Yes, I like that — secrets never to be told!
You speak of the garden as both “the pinnacle and the pipe dream” in the exhibition text — can you elaborate on that? Is it hopeful or disillusioned, or both?
I’ve always wanted a garden, quite physically and simply because I love gardening. And when I would mention that to people, they would always reference the symbol of the garden. In the Bible, the Garden of Eden is almost a beautiful prison; if you take a step wrong or eat the apple, hoping for knowledge, you’re banished! When I was making the show, I was in a very disillusioned state. My dad unfortunately got very unwell — there are two prints of him in the show. Every image is an amalgamation of all the trauma of the last few years. I had been keeping this idea of the garden in my head as the place where I was going, this promised land. Then it dawned on me that this garden might be an illusion — a beautiful pipe dream. Do I actually want that garden? I do! But the garden will likely be full of the same pain that I’m in now. It won’t heal anything, so there was an attempt to put that idea away and just be present.
I’m really sorry about your dad.
It sucks, but that’s life, and that’s also what the garden is about. That’s why it’s nice that you mentioned that book, Candide. Didn’t Voltaire write it because there was a massive earthquake that killed lots of people? Throughout the book, one character keeps repeating, “all is for the best in the best of all possible worlds” or something, and Voltaire satirises this excessive optimism and faith in a world of suffering. I think the work downstairs is a lot about that. It’s a backlash against optimism.
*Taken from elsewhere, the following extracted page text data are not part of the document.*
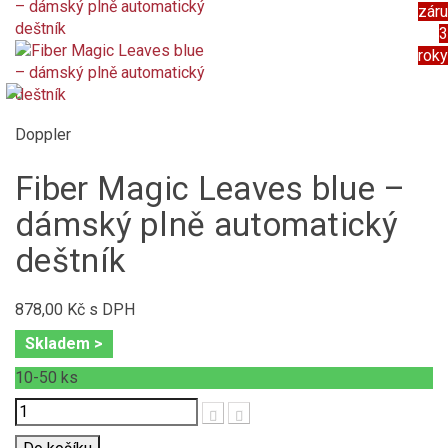
zár
3
roky
Doppler
Fiber Magic Leaves blue –
dámský plně automatický
deštník
878,00 Kč
s DPH
Skladem >
10-50
ks
Počet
Definitely. But at the end of the book, Candide realises that “we must cultivate our garden” in this accepting, chop wood, carry water sense.
The garden is also that very real and physical thing. I’m not particularly religious, but for me, gardening is the closest you can get to God. There’s a meditative aspect to planting something in the ground. It feels so real, especially if you grow vegetables. Whenever people ask me what I want, where my aspirations are, I tell them that I want a garden. To be able to go outside and eat what you’ve grown is just the most beautiful thing in the world. There aren’t hundreds, but one of the things that I love about London is the gardens. I think we have some of the best gardens in any city in the world — a lot of gardens for a place where the weather doesn’t let you sit in them much!
What would your perfect garden grow?
I collect caudex plants, which grow their roots above the ground. They look ugly, like potatoes, but I would love to have a hot, desert garden where I could let them grow to their full size. It would look kind of like Socotra, that Yemeni island where all plants look wild and bulbous. But I would plant some vegetables first.